Let me blunt. I’m not fond of Jesus. Of course, what I know of the historical man is impressive, but I’m not a big fan of the one who people cry out to for salvation. Too many atrocities in his name, too much of an excuse to not think, too much weirdness in the story that it was my fault that he died and by the way, if he is the Immortal God, what’s the big deal?

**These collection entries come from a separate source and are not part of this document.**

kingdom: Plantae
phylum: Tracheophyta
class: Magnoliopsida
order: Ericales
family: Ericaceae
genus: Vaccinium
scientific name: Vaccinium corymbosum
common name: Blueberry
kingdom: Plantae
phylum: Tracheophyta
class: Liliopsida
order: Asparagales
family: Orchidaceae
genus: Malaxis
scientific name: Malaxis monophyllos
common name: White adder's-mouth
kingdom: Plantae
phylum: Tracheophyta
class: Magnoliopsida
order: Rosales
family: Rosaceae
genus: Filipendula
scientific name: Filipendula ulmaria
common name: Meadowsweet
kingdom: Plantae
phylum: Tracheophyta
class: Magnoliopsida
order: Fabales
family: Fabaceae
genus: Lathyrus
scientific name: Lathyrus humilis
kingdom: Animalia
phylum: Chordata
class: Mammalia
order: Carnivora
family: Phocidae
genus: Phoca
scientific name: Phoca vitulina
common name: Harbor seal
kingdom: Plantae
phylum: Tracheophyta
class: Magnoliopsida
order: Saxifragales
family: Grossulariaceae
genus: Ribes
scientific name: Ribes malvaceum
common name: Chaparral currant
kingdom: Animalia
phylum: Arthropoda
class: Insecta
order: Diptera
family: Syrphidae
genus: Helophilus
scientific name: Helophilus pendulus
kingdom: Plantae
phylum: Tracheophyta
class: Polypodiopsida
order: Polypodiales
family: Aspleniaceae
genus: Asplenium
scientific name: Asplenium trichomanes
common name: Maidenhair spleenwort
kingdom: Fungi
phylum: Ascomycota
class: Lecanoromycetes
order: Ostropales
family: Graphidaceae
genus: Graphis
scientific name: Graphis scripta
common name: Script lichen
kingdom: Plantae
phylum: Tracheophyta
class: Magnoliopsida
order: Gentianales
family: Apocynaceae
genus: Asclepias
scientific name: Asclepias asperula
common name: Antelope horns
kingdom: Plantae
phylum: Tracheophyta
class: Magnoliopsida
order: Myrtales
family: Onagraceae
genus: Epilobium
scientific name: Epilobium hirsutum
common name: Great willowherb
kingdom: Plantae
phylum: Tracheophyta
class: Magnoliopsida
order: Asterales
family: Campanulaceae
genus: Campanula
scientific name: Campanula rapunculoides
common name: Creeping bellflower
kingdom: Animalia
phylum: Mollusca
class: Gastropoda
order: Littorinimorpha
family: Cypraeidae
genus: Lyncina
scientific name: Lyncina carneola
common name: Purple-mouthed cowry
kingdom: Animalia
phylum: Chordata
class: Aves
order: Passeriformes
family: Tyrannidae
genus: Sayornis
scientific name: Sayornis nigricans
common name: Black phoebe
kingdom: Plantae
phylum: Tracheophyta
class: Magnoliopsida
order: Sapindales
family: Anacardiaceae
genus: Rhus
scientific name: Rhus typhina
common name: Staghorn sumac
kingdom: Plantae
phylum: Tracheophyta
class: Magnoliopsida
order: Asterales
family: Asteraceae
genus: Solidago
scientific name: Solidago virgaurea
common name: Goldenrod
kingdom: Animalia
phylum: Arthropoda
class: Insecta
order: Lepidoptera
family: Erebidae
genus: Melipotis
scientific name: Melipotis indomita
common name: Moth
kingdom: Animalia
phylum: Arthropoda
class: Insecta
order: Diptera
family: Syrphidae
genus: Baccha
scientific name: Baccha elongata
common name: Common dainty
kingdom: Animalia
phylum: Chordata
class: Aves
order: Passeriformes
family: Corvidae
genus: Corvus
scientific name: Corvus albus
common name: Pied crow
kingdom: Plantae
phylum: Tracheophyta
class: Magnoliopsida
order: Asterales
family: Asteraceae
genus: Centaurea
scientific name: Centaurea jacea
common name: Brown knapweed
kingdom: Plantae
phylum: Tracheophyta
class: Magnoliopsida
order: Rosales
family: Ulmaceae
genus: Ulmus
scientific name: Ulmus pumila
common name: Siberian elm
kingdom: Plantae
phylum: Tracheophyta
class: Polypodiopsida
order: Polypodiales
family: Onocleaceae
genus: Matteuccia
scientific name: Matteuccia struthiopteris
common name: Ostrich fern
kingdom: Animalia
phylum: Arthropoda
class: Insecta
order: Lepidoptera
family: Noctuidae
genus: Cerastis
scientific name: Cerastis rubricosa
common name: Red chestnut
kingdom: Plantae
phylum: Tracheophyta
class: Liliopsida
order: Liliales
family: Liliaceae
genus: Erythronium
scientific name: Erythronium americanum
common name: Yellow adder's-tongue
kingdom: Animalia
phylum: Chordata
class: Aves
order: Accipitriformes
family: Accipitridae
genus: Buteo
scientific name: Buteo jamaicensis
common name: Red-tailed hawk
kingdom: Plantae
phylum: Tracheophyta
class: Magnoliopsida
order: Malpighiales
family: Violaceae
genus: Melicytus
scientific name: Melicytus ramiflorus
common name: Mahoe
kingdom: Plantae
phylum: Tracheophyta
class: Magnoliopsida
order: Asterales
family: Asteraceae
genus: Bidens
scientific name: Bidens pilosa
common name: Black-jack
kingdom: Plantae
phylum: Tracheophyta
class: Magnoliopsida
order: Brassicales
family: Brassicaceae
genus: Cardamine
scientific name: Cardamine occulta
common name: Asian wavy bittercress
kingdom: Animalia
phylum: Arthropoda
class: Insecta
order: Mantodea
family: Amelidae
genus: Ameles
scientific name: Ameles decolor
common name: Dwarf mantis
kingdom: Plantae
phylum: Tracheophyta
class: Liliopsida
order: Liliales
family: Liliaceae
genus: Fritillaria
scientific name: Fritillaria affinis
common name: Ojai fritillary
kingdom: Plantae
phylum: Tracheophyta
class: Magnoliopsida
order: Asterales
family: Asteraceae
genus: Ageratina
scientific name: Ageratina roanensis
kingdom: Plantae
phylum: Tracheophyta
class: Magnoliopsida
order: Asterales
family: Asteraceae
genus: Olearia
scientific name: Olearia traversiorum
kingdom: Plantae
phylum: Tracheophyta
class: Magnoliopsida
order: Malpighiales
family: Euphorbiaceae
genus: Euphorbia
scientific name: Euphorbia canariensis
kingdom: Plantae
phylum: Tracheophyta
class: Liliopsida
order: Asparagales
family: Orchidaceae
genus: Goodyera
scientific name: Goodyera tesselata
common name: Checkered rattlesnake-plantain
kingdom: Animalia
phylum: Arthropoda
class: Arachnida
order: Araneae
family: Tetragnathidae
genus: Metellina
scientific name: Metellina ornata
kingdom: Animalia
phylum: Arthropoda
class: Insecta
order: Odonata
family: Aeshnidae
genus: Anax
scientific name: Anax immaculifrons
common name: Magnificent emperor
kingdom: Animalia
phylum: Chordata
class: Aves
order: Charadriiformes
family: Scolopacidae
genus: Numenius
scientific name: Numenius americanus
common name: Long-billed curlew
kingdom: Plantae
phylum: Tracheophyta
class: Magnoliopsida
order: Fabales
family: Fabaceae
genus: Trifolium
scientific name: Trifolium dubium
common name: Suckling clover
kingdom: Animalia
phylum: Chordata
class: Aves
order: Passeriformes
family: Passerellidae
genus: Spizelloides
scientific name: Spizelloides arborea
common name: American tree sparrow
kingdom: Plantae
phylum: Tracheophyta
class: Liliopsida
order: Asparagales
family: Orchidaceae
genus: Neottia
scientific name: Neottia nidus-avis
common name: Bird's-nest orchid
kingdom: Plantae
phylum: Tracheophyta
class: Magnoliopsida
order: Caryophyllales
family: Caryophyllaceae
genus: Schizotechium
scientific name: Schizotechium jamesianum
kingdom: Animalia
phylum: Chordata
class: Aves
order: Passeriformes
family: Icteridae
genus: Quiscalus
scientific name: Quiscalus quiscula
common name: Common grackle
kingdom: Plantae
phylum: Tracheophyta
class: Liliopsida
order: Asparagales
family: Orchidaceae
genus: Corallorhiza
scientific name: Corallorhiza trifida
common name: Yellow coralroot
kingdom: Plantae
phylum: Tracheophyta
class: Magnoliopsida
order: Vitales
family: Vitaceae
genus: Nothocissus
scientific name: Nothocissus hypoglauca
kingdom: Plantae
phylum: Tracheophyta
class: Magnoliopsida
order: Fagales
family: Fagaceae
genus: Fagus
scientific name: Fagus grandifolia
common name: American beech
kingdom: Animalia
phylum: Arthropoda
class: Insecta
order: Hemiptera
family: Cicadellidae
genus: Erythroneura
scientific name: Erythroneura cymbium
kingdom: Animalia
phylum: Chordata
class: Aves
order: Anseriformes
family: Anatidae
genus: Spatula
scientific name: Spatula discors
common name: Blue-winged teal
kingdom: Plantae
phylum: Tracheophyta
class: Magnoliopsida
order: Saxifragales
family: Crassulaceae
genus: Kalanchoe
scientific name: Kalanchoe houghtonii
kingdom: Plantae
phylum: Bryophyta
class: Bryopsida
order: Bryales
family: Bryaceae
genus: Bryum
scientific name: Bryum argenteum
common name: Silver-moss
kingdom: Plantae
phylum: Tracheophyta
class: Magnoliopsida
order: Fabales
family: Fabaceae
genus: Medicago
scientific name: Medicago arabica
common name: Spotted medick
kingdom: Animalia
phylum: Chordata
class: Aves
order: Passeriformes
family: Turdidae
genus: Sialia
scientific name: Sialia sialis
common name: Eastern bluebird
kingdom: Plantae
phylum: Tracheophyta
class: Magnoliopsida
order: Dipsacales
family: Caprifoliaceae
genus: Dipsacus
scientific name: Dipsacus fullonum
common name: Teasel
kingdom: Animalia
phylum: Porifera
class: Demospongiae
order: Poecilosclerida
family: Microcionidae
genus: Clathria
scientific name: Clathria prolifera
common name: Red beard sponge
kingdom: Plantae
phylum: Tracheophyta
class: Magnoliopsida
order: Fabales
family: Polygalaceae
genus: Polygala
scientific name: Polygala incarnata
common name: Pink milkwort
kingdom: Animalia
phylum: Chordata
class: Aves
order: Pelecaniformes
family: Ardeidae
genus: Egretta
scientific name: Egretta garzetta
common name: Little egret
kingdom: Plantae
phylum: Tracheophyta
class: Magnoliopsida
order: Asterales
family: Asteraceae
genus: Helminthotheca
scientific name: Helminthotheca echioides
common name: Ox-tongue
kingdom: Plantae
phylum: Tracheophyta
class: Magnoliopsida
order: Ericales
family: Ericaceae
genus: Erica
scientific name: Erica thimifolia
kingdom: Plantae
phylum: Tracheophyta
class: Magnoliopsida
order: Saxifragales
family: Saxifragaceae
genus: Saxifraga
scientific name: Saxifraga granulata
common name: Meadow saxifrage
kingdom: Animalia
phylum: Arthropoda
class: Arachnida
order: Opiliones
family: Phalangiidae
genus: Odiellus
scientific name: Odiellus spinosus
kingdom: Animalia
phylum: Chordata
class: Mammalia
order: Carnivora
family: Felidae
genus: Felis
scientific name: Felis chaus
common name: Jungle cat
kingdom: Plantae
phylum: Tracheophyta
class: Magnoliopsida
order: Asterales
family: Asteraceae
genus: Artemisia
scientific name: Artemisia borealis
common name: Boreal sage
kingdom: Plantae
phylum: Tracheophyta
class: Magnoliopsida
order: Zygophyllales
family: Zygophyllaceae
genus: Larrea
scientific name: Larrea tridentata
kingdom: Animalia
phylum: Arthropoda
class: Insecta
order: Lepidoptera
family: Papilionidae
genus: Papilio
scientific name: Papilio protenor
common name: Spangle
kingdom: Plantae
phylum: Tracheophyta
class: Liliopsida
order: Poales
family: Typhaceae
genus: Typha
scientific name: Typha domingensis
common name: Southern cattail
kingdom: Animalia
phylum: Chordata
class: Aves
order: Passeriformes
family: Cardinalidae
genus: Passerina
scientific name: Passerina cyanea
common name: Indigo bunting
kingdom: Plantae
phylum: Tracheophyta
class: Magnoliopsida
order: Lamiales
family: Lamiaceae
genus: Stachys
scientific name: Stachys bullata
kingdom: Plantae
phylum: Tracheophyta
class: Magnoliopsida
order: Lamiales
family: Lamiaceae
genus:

But I recognize spiritual force when I see—and hear it— and frankly, when someone like my old friend René is singing at the piano with the music teacher “congregation” gospelling out the refrain, I don’t care what the lyrics are. Spiritual power was present in heaps last night and you’d have to be a fool not to feel your heart moved by that energy in that room. As per yesterday’s thoughts, the lighting was wrong and the room was ugly, but her spiritual force, transmitted by sound to our awaiting strings of the heart, transcended it all and charged the air. And no more of white folks clapping on the beat or singing with the wrong voice, but yes, the few black folks in this mostly homogeneous Orff world (how sad that this hasn’t changed in 35 years) were the captains of this ship and led us expertly through the calm and stormy waters of the soul. Amen!
It reminded me that my teacher Avon did the same in the Kansas City Conference in 1985 and I believe a young René was part of that stirring evening all those years back. It recalled the few times the Georgia Sea Island Singers came to the Orff Conference. And last night was certainly set-up from the performance of the Fisk Jubilee Singers. A different world than Gospel, more European-trained and tamed, but moving none the less.
Spirit has many faces and many different styles of strings to pluck. Yesterday at this Nashville Orff Conference, I got a taste of many of them—English Morris Dancing, Chinese dance and music, Brazilian celebrations and my friend Kofi’s roof-raising Ghana choral session. But damn! the African-American spiritual heritage through song is about as rich as it gets and shows no sign of losing its power. I can’t shout “Praise Jesus!” without being misunderstood, but yes, praise to Spirit and its presence in whatever room we enter and the room we make for it in our heart.